:: Given passage ::

I was asleep in bed and was woken up by something falling on the floor. Expected to hear husband bumbling about coming to bed, but became clear he wasn't in the room. I thought 'poltergeist then' and fell back to sleep.

Woken again by something falling on the floor. This time husband is bumbling about. I think that maybe I'm confused and only one thing fell on the floor, and that was it, and the other thing I heard was the same thing (tired mind!).

Get up in the morning and have to step over one of my earring cases lying on the floor by my side of the bed, some distance from the dressing table it sits on. Thinking, how did husband manage to knock that from there over to there?

Later, ask husband about him coming to bed last night and he tells me he dropped his mobile phone. Ask if he's sure he didn't knock my earring case over as well, and he says, no, he dropped his mobile phone on his side of the bed.

This type of thing ("poltergeist" stuff if you will, although of course I don't really know what happened) is the weird thing that happens to me from time to time but there are RULES! I never get to see the object fly off the shelf or whatever, I just hear a clunk and turn to see something has inexplicably moved from one place to another place on the floor. It's not the first time I've been woken up like this either, which I'm guessing is why I had the cool response of 'poltergeist then' before falling back to sleep!
 
strange how there seems to be rules or some sort of framework set in place for stuff like this- its the same in my house, if you're in the living room then you'll hear (or once see in a reflection) things in the kitchen, or less often the bedrooms directly above. if you're in the basement room then you'll hear stuff in the kitchen above, (although a couple of times people have had stuff happen whilst they're in the room), and if you're in the bedroom you'll hear stuff downstairs in the kitchen or living room. Also if you're coming downstairs you might see shadows moving round the kitchen but then its all quiet by the time you get downstairs, a matter of seconds usually. maybe they're just shy.
 
maybe they're just shy
lol!

Your comment Jac21 reminds me of my parents' house, which is a small boxy 1970's end of terrace house. Paper thin walls, you could hear a lot of stuff going on in the neighbour's house, though they were a child-free couple, older than my mum and dad, so not a lot went on beyond the perfunctory.

Anyway, my bedroom must have been next to a bedroom they used as a spare, because I never heard them in there. But what I did hear, lying in bed as a kid/teenager, was incessant chatter that seemed to come from the living room below that spare room. Never heard that chatter when I was downstairs, it was only ever when I was in bed. That was the rule.

It wasn't until I moved away from home and came back to spend the odd Christmas night in that bedroom that it hit me how odd this was - what? our neighbours had guests around EVERY night and talked into the early hours EVERY night? It wasn't a telly, it wasn't the radio, it was chatter and it was really annoying. During the day, quiet as a grave.

Collected data:
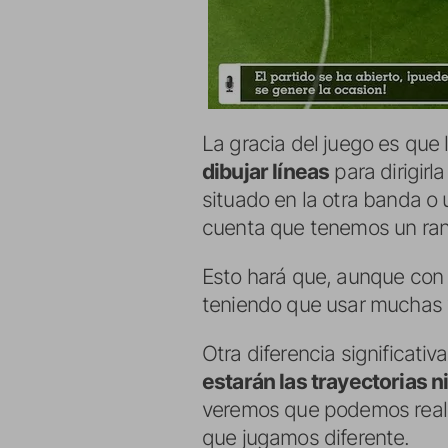
La gracia del juego es que
dibujar líneas
para dirigirl
situado en la otra banda o 
cuenta que tenemos un rang
Esto hará que, aunque con
teniendo que usar muchas v
Otra diferencia significativ
estarán las trayectorias n
veremos que podemos realiz
que jugamos diferente.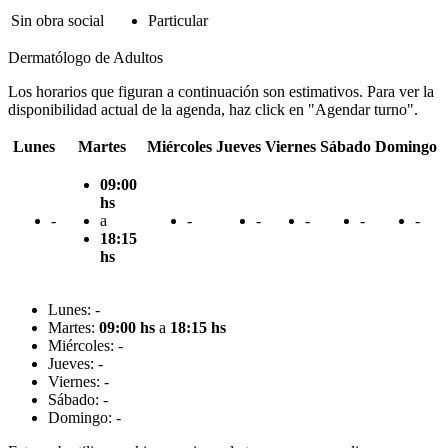
Sin obra social
Particular
Dermatólogo de Adultos
Los horarios que figuran a continuación son estimativos. Para ver la
disponibilidad actual de la agenda, haz click en "Agendar turno".
Lunes
Martes
Miércoles
Jueves
Viernes
Sábado
Domingo
09:00
hs
-
a
-
-
-
-
-
18:15
hs
Lunes: -
Martes:
09:00 hs
a
18:15 hs
Miércoles: -
Jueves: -
Viernes: -
Sábado: -
Domingo: -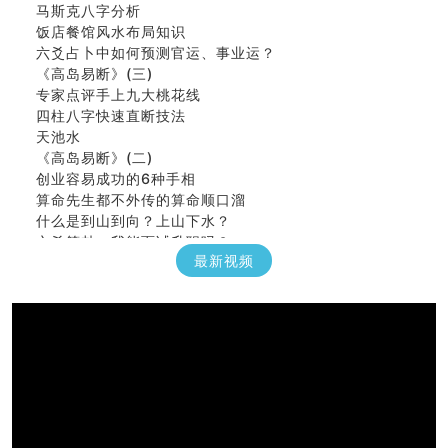
马斯克八字分析
饭店餐馆风水布局知识
六爻占卜中如何预测官运、事业运？
《高岛易断》(三)
专家点评手上九大桃花线
四柱八字快速直断技法
天池水
《高岛易断》(二)
创业容易成功的6种手相
算命先生都不外传的算命顺口溜
什么是到山到向？上山下水？
六爻算卦：我能面试升职吗？
《高岛易断》(一)
最新视频
朱德總司命造 (名⼈⼋字淺析九）
刘燮鈞讲人相 手相论财运
如何给企业起名才能提高影响力
商铺风水布局
种种“面相”大剖析
同年同月同日同时同地生命运为何却完全不同？
商舖大門的風水原則 (上)
玄空本义(十一)
家居常見風水形煞及化解方法 (三)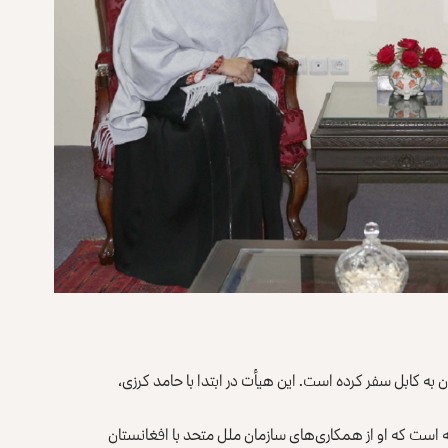
 به کابل سفر کرده است. این هیأت در ابتدا با حامد کرزی،
۲ جدی) در خبرنامه‌ای گفته است که او از همکاری‌های سازمان ملل متحد با افغانستان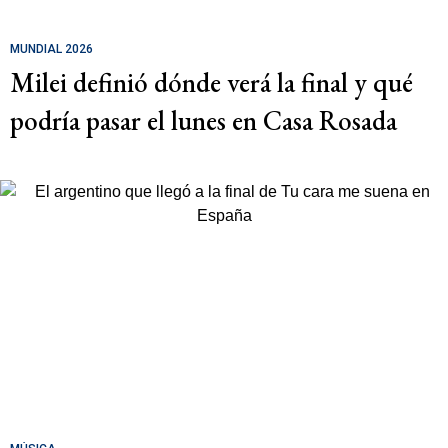
MUNDIAL 2026
Milei definió dónde verá la final y qué
podría pasar el lunes en Casa Rosada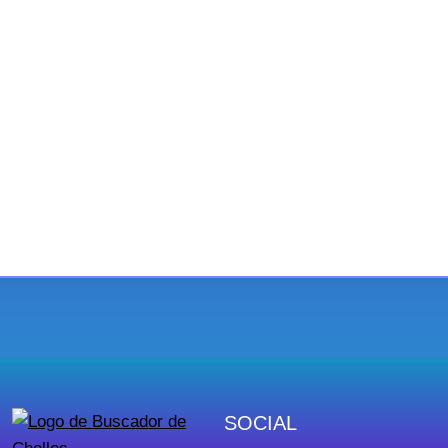
SOCIAL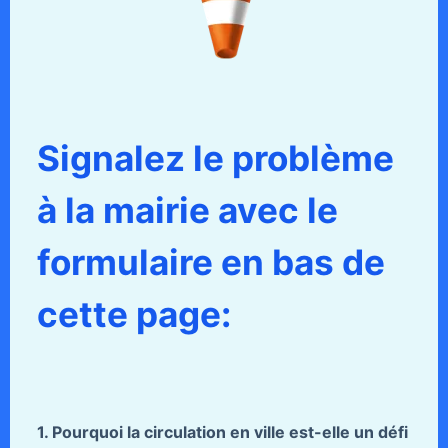
Signalez le problème
à la mairie avec le
formulaire en bas de
cette page:
1. Pourquoi la circulation en ville est-elle un défi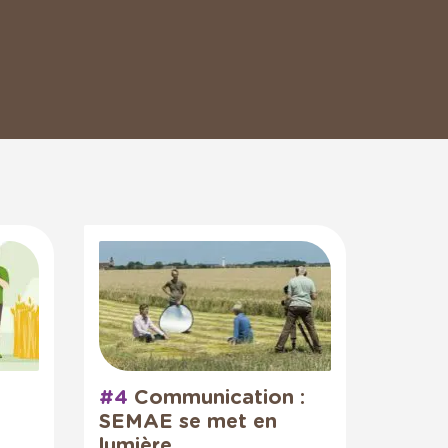
#4
Communication :
SEMAE se met en
lumière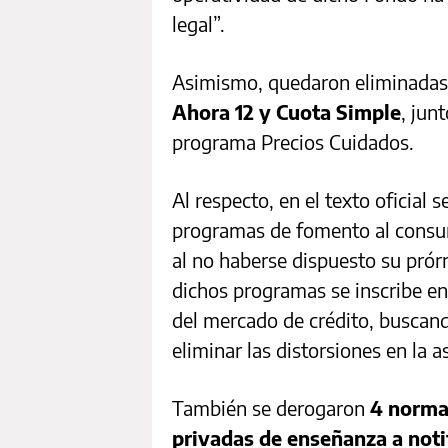
legal”.
Asimismo, quedaron eliminadas
Ahora 12 y Cuota Simple
, jun
programa Precios Cuidados.
Al respecto, en el texto oficial
programas de fomento al consum
al no haberse dispuesto su prór
dichos programas se inscribe e
del mercado de crédito, buscand
eliminar las distorsiones en la a
También se derogaron
4 normat
privadas de enseñanza a noti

:: About this exercise ::
Carry on the passage about strange noises at night from the point where it stops. The data is separate material that has no connection to the passage about strange noises at night.

:: Result ::
Haven't slept in that room for years, but maybe I should find an excuse to do so again and see if it still happens. The man sadly died last year I think, and the lady moved away and sold the house to a landlord who has successfully managed to put two problem families in there so far.

I would also be interested to know if 'the whistling man' who strolled down the road in the darkness every night having a long, loud whistle to himself, is still around. I think he was just a frequent visitor to the pub up the road and nothing ghostly (even though his whistling was a bit spooky)

Anyway, I well remember my first poltergeist type experiences in that house, and I was not so chilled back then!
 
well anything good to tell?
i never really had this type of thing till i moved in to this house-not so i'd noticed anyway. i know its not something i can put down to neighbour noise, the walls here are about a foot and a half thick stone, the neighbour is an 87 yr old boy who never moves from his chair. (going back even when there were two teenagers living there we never heard a peep.) plus the things experienced in the stable rooms downstairs would bear out that there's something going on.
 
Sounds very much like there is something going on! My own take on this sort of thing is that it's all part of nature somehow. Even so, I'm not sure I'd be comfortable with that level of activity, are you OK with it?

Anyway, I don't know if you'll find accounts of my first poltergiesty stuff good, but as you ask... :)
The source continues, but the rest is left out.